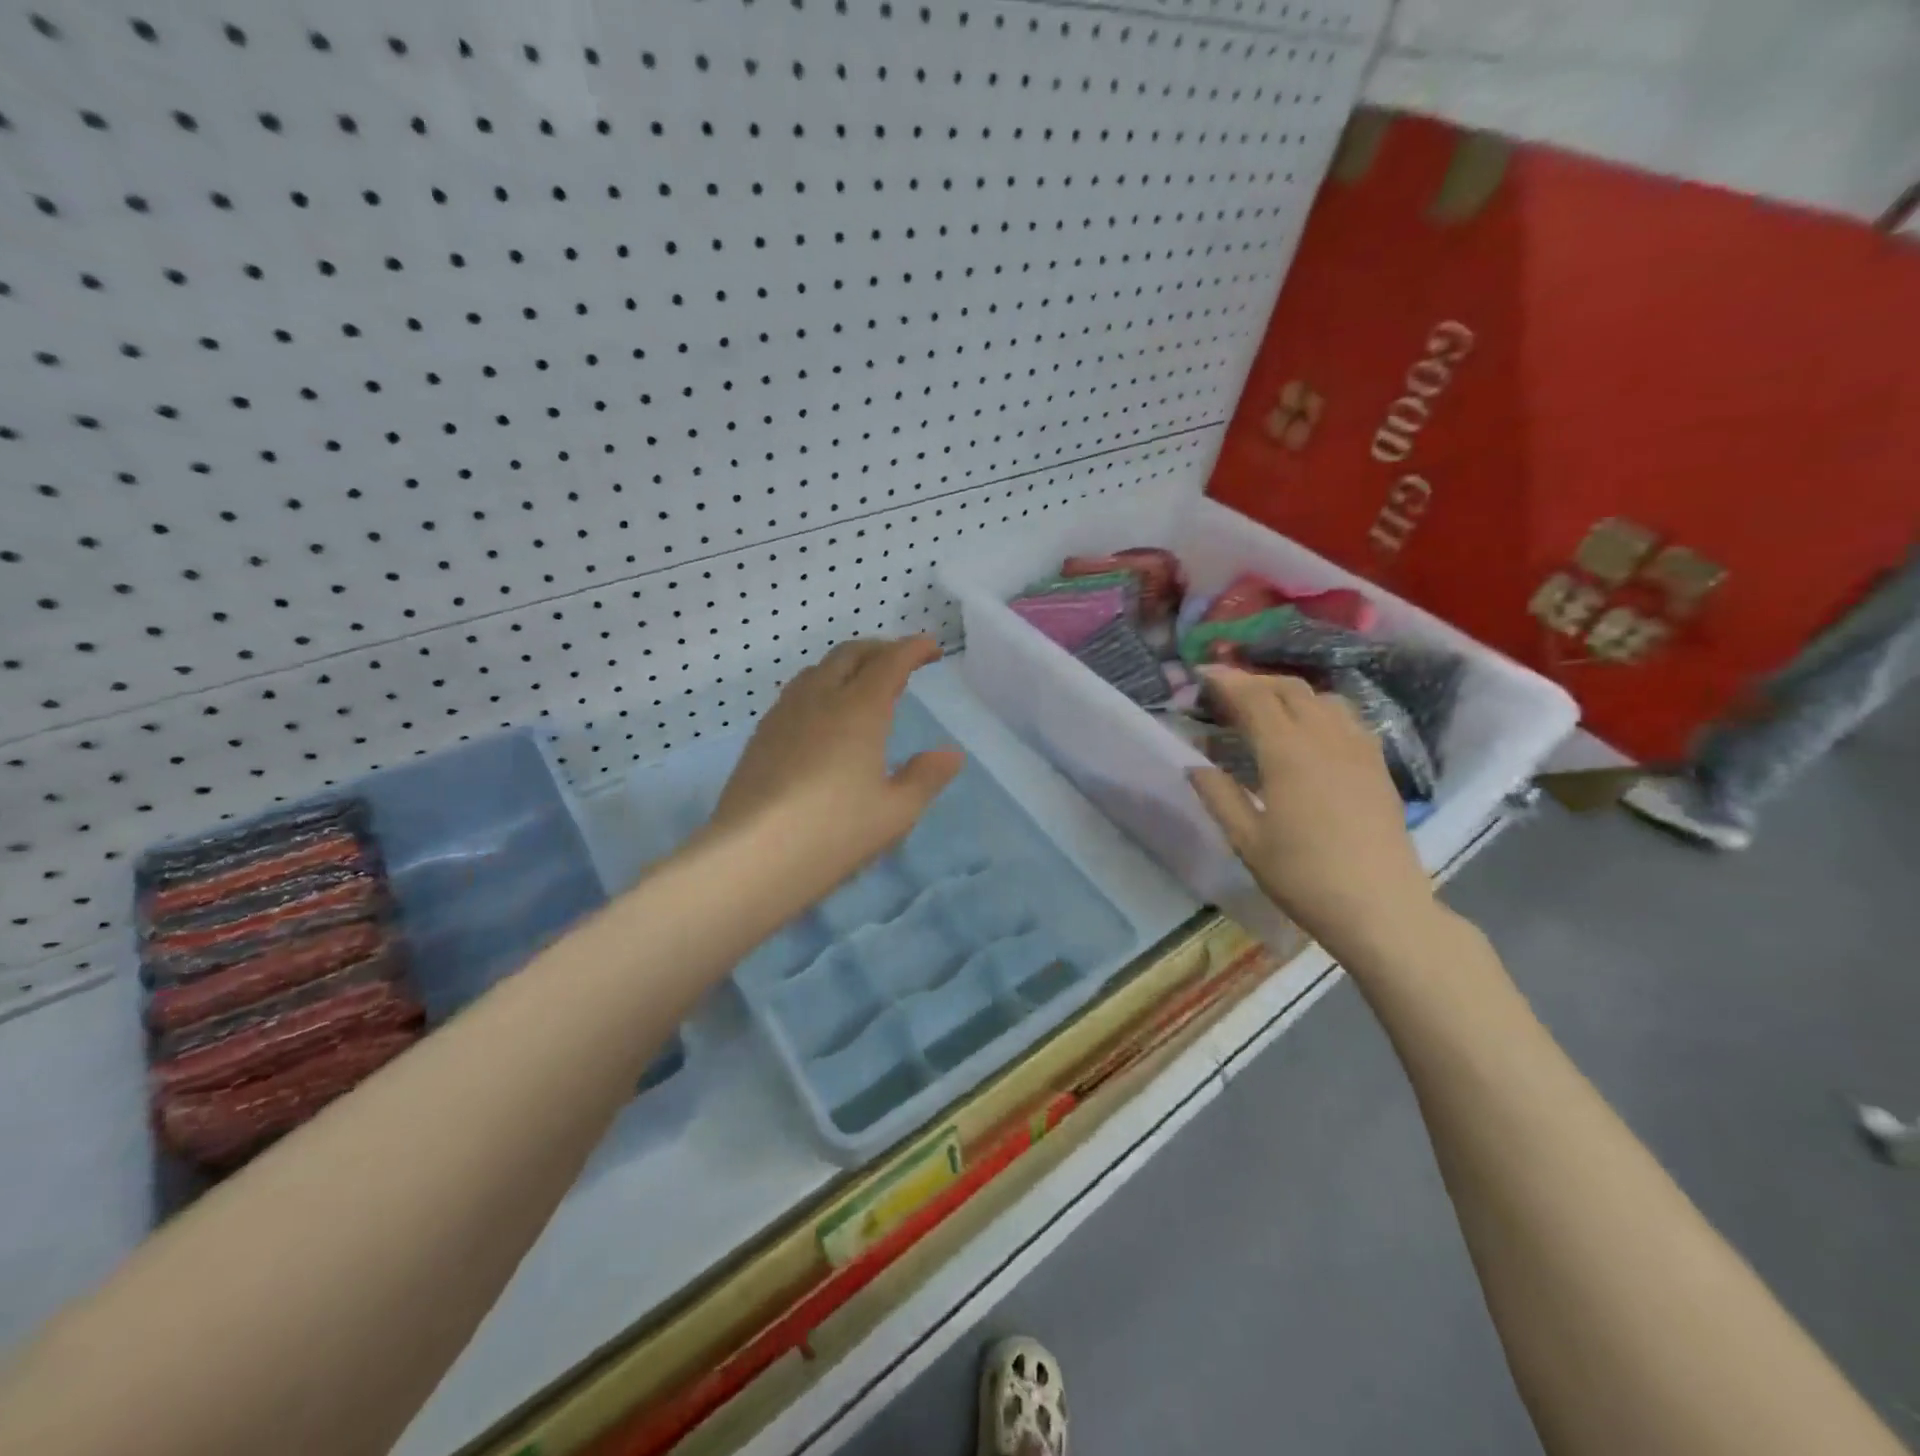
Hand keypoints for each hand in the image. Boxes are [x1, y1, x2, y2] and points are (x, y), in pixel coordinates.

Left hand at [709, 637, 963, 899]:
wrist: (752, 856)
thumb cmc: (834, 832)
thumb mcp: (895, 812)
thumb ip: (925, 777)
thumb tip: (951, 754)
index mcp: (859, 709)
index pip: (890, 662)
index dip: (913, 649)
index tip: (931, 649)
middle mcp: (819, 699)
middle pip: (850, 655)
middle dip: (879, 650)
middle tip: (900, 662)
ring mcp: (784, 715)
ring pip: (817, 671)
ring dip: (846, 666)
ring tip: (861, 685)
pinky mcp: (760, 737)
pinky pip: (796, 694)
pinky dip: (820, 688)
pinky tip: (822, 718)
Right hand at [1188, 668, 1435, 957]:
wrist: (1380, 908)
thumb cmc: (1304, 876)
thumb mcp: (1247, 841)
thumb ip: (1219, 796)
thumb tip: (1194, 766)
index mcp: (1288, 753)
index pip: (1253, 698)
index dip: (1225, 680)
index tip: (1201, 673)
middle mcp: (1325, 738)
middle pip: (1289, 689)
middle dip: (1255, 681)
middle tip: (1226, 691)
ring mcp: (1358, 749)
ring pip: (1323, 698)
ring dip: (1289, 693)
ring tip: (1266, 708)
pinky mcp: (1377, 766)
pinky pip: (1347, 719)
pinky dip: (1320, 710)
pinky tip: (1310, 732)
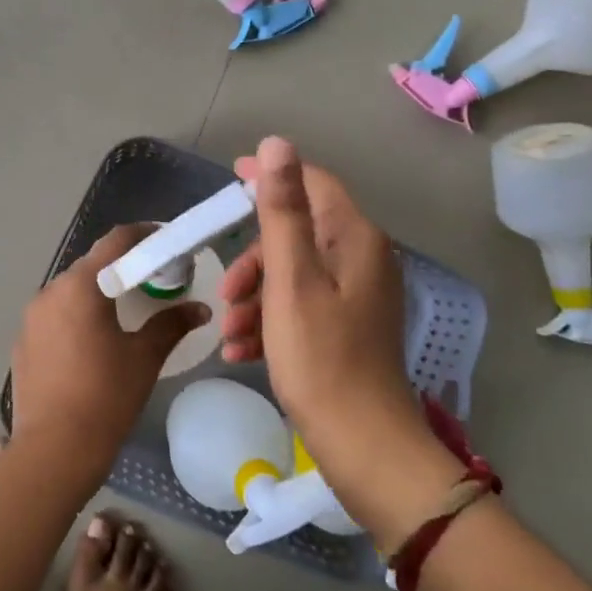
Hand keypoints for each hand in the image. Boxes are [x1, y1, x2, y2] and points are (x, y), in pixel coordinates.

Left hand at [10, 224, 209, 478]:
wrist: (54, 450)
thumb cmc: (106, 396)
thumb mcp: (144, 357)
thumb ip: (171, 324)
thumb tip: (200, 309)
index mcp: (81, 286)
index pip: (115, 241)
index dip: (143, 235)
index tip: (164, 241)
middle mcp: (50, 291)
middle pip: (91, 265)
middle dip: (121, 267)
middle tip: (151, 280)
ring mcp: (31, 317)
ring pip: (70, 290)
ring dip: (97, 292)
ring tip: (123, 311)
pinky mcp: (22, 341)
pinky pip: (54, 315)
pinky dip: (75, 315)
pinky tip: (91, 341)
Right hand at [220, 137, 459, 546]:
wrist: (363, 445)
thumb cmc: (321, 358)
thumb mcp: (291, 280)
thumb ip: (283, 210)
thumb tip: (277, 144)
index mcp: (355, 239)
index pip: (312, 183)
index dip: (270, 176)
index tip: (229, 179)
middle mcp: (363, 259)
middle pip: (297, 233)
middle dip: (254, 258)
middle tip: (227, 291)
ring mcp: (357, 295)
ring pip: (293, 273)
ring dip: (255, 296)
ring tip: (229, 334)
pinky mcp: (348, 327)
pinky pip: (301, 305)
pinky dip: (270, 320)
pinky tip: (243, 351)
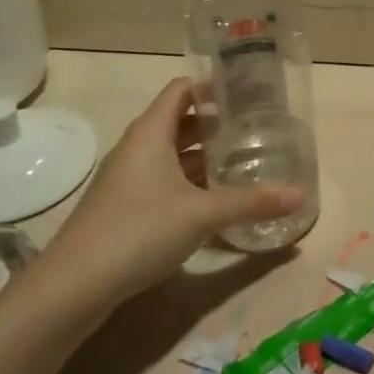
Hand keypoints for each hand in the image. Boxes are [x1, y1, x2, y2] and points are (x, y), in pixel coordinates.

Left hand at [30, 79, 304, 316]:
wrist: (73, 287)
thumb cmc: (139, 231)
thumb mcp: (203, 214)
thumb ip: (252, 202)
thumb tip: (301, 193)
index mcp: (151, 132)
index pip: (182, 89)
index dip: (213, 86)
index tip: (248, 93)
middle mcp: (137, 147)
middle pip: (179, 120)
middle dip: (216, 124)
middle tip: (255, 129)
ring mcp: (127, 178)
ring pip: (171, 153)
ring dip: (203, 155)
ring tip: (242, 161)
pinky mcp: (124, 206)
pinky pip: (163, 180)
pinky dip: (189, 181)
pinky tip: (214, 199)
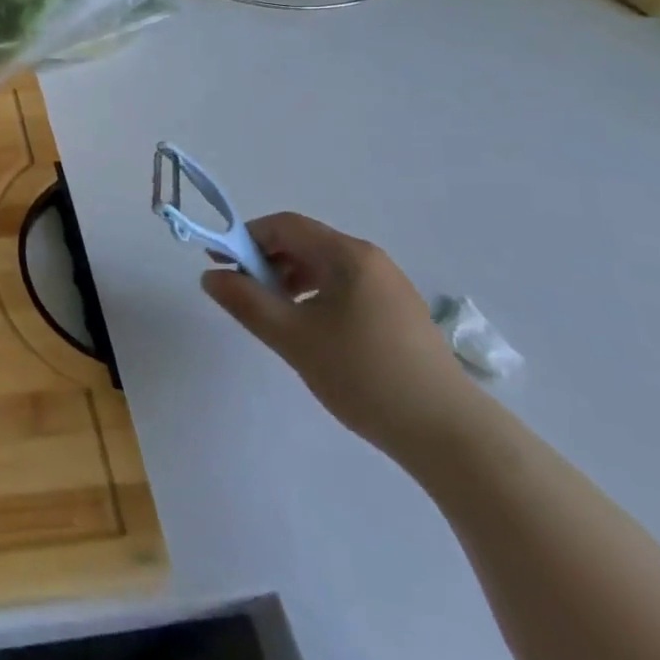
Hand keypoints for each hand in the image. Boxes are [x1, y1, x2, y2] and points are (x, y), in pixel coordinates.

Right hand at [201, 212, 475, 457]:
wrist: (448, 434)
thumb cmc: (363, 374)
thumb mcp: (292, 337)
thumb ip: (246, 302)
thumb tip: (211, 276)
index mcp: (347, 255)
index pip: (285, 225)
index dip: (246, 237)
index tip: (220, 263)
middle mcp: (370, 260)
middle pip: (305, 243)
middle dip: (266, 261)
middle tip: (242, 292)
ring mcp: (389, 287)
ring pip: (324, 268)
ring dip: (289, 280)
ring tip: (272, 315)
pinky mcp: (398, 314)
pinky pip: (344, 288)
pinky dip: (315, 297)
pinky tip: (308, 331)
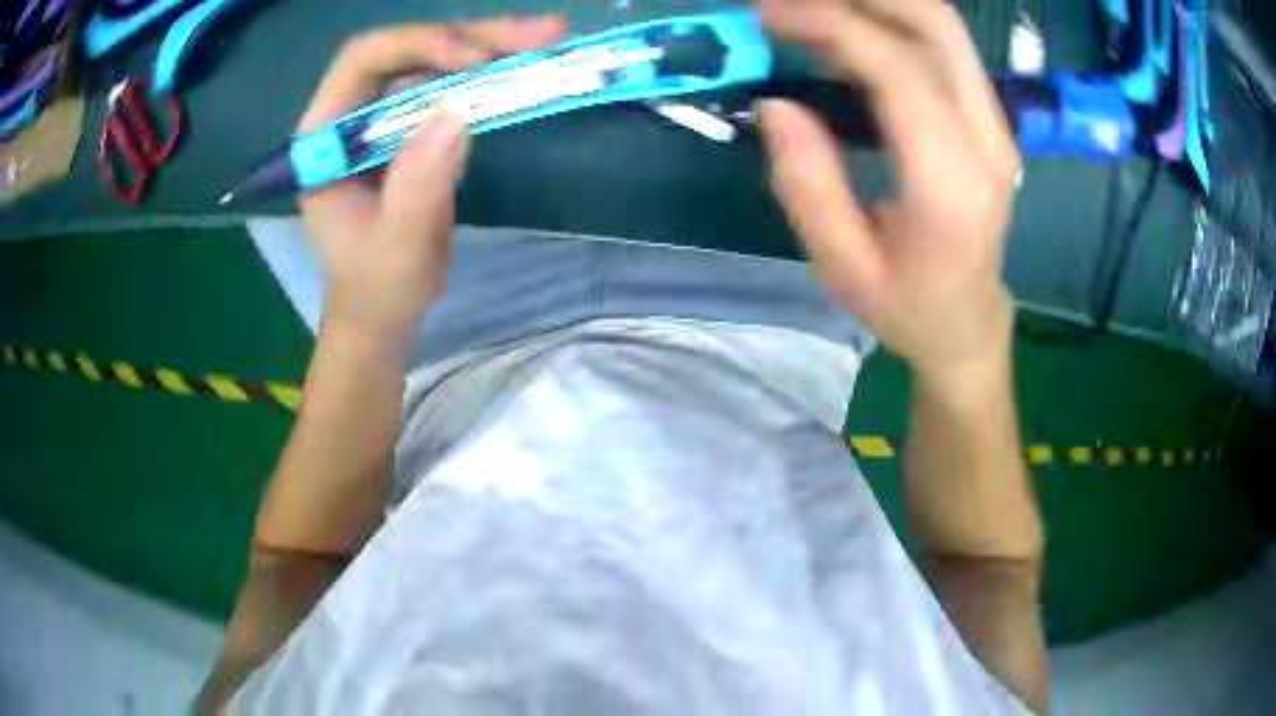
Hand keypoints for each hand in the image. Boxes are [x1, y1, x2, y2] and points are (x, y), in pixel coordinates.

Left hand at [297, 16, 567, 343]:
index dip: (418, 46)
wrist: (385, 307)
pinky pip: (456, 86)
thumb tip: (459, 113)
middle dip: (472, 37)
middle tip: (539, 33)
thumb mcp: (396, 247)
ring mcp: (388, 117)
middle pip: (410, 50)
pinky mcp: (417, 127)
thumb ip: (417, 185)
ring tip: (550, 37)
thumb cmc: (377, 285)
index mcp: (326, 135)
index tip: (474, 61)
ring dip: (494, 45)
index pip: (363, 61)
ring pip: (438, 59)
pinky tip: (533, 61)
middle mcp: (354, 112)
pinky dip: (497, 72)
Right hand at [757, 0, 1020, 381]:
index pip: (900, 70)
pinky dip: (892, 21)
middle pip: (936, 25)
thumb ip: (808, 186)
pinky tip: (847, 32)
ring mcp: (995, 125)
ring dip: (877, 3)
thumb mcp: (844, 269)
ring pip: (943, 27)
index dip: (833, 25)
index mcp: (951, 185)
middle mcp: (986, 141)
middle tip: (789, 4)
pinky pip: (943, 46)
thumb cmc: (908, 307)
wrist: (969, 322)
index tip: (768, 15)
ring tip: (812, 11)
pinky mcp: (988, 119)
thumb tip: (775, 104)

- _Task details_
Without the pictures, write out all of the material exactly.

- _Your solution_
Hand keypoints for each hand in the image. Boxes are [x1, y1, x2, y2] and points are (x, y), in pixel coordinates.

Left hand at [709, 637, 963, 899]:
wrist: (752, 856)
thumb cmc: (834, 832)
thumb mcp: (895, 812)
thumb ip: (925, 777)
thumb tip: (951, 754)
index mcp: (859, 709)
index pip: (890, 662)
index dip: (913, 649)
index tip: (931, 649)
middle mcp: (819, 699)
middle pip: (850, 655)
middle dip: (879, 650)
middle tip: (900, 662)
ring mcp: (784, 715)
ring pip: (817, 671)
ring dip: (846, 666)
ring tip: (861, 685)
pinky mcp: (760, 737)
pinky pip: (796, 694)
pinky dip: (820, 688)
pinky tip: (822, 718)
Right hand at [1188, 668, 1435, 957]:
wrist: (1380, 908)
thumb cmc: (1304, 876)
thumb mcp: (1247, 841)
thumb ip: (1219, 796)
thumb tip: (1194, 766)
index mcp: (1288, 753)
index pip: (1253, 698)
index dip: (1225, 680)
index tip: (1201, 673)
middle mcp: (1325, 738)
middle pip: (1289, 689)
middle dip: (1255, 681)
middle tip: (1226, 691)
ring mcp: (1358, 749)
ring pip: (1323, 698)
ring dip: (1289, 693)
ring tip: (1266, 708)
pinky mcp: (1377, 766)
pinky pip: (1347, 719)
pinky dip: (1320, 710)
pinky tip: (1310, 732)
Hand keypoints for each hand in the image. Boxes are [x1, y1, x2, y2] and points are (x, y), in pixel coordinates.

Left hand at [10, 224, 209, 478]:
wrist: (54, 450)
thumb cmc: (106, 396)
thumb mcp: (144, 357)
thumb ip: (171, 324)
thumb tip: (200, 309)
index mcp: (81, 286)
index pip: (115, 241)
index dip: (143, 235)
index tip: (164, 241)
middle mcp: (50, 291)
middle pip: (91, 265)
middle dip: (121, 267)
middle tip: (151, 280)
ring mcp: (31, 317)
ring pip: (70, 290)
ring dip: (97, 292)
ring tip: (123, 311)
pinky mcp: (22, 341)
pinky pip: (54, 315)
pinky dip: (75, 315)
pinky tip: (91, 341)
Right hand at [220, 137, 459, 546]:
wrist: (363, 445)
thumb cmc: (321, 358)
thumb mcp: (291, 280)
thumb ip: (283, 210)
thumb tip: (277, 144)
index mcp: (355, 239)
index pip: (312, 183)
index dip: (270, 176)
index tip: (229, 179)
middle mcp: (363, 259)
middle pip: (297, 233)
middle dip: (254, 258)
middle tip: (227, 291)
ring mcp: (357, 295)
ring pip: (293, 273)
ring dip: (255, 296)
ring tip: (229, 334)
pinky mcp: (348, 327)
pinky pip: (301, 305)
pinky dip: (270, 320)
pinky tip: (243, 351)
Hand keypoints for each hand in the image. Boxes are [x1, y1, x2, y2] and points are (x, y), in pixel coordinates.

Left hand at [30, 79, 304, 316]:
wrist: (73, 287)
thumb cmc: (139, 231)
thumb mcp: (203, 214)
thumb ip: (252, 202)
thumb tip: (301, 193)
index mcp: (151, 132)
index pip: (182, 89)
index dip: (213, 86)
index tip: (248, 93)
middle mcp: (137, 147)
middle pip: (179, 120)
middle dip: (216, 124)
middle tip: (255, 129)
ring mcp: (127, 178)
ring pip: (171, 153)
ring dip: (203, 155)
ring tip: (242, 161)
pinky mcp: (124, 206)
pinky pip: (163, 180)
pinky dip: (189, 181)
pinky tip: (214, 199)
Hand keypoints for each hand in the image. Boxes are [x1, y1, x2, y2] and points are (x, y), in pixel coordinates.

Right hand at [201, 212, 475, 457]:
wrist: (448, 434)
thumb cmc: (363, 374)
thumb mcp: (292, 337)
thumb ip: (246, 302)
thumb tip: (211, 276)
index mcp: (347, 255)
index pip: (285, 225)
index dip: (246, 237)
index tip: (220, 263)
middle mcp: (370, 260)
middle pip: (305, 243)
middle dip: (266, 261)
middle tip: (242, 292)
ring mcp: (389, 287)
ring pip: (324, 268)
ring dip: (289, 280)
ring tip: (272, 315)
pinky mcp: (398, 314)
pinky pip: (344, 288)
pinky dip: (315, 297)
pinky tip: (308, 331)
Hand keypoints for each hand in the image. Boxes are [x1, y1, x2, y2] and points are (x, y), in pixel coordinates.

Left hand at [297, 16, 567, 343]:
index dip: (418, 46)
wrist: (385, 307)
pinky pip: (456, 86)
thumb tip: (459, 113)
middle dip: (472, 37)
middle tip: (539, 33)
thumb mcp: (396, 247)
ring mcp: (388, 117)
middle pip: (410, 50)
pinky mcp: (417, 127)
thumb ip: (417, 185)
ring tip: (550, 37)
thumb cmc: (377, 285)
index mcp: (326, 135)
index tip: (474, 61)
ring dip: (494, 45)
index pip: (363, 61)
ring pip: (438, 59)
pinky tip: (533, 61)
middle mcp: (354, 112)
pinky dip: (497, 72)
Right hand at [757, 0, 1020, 381]:
index pip: (900, 70)
pinky dip: (892, 21)
middle pip: (936, 25)
thumb ip: (808, 186)
pinky tip: (847, 32)
ring mcp: (995, 125)
ring dip: (877, 3)
thumb mcp: (844, 269)
ring pip: (943, 27)
index dip: (833, 25)
index mcp: (951, 185)
middle mcp: (986, 141)
middle tip: (789, 4)
pinky pip: (943, 46)
thumb cmc: (908, 307)
wrist: (969, 322)
index tip: (768, 15)
ring tip: (812, 11)
pinky mcp: (988, 119)
thumb tip: (775, 104)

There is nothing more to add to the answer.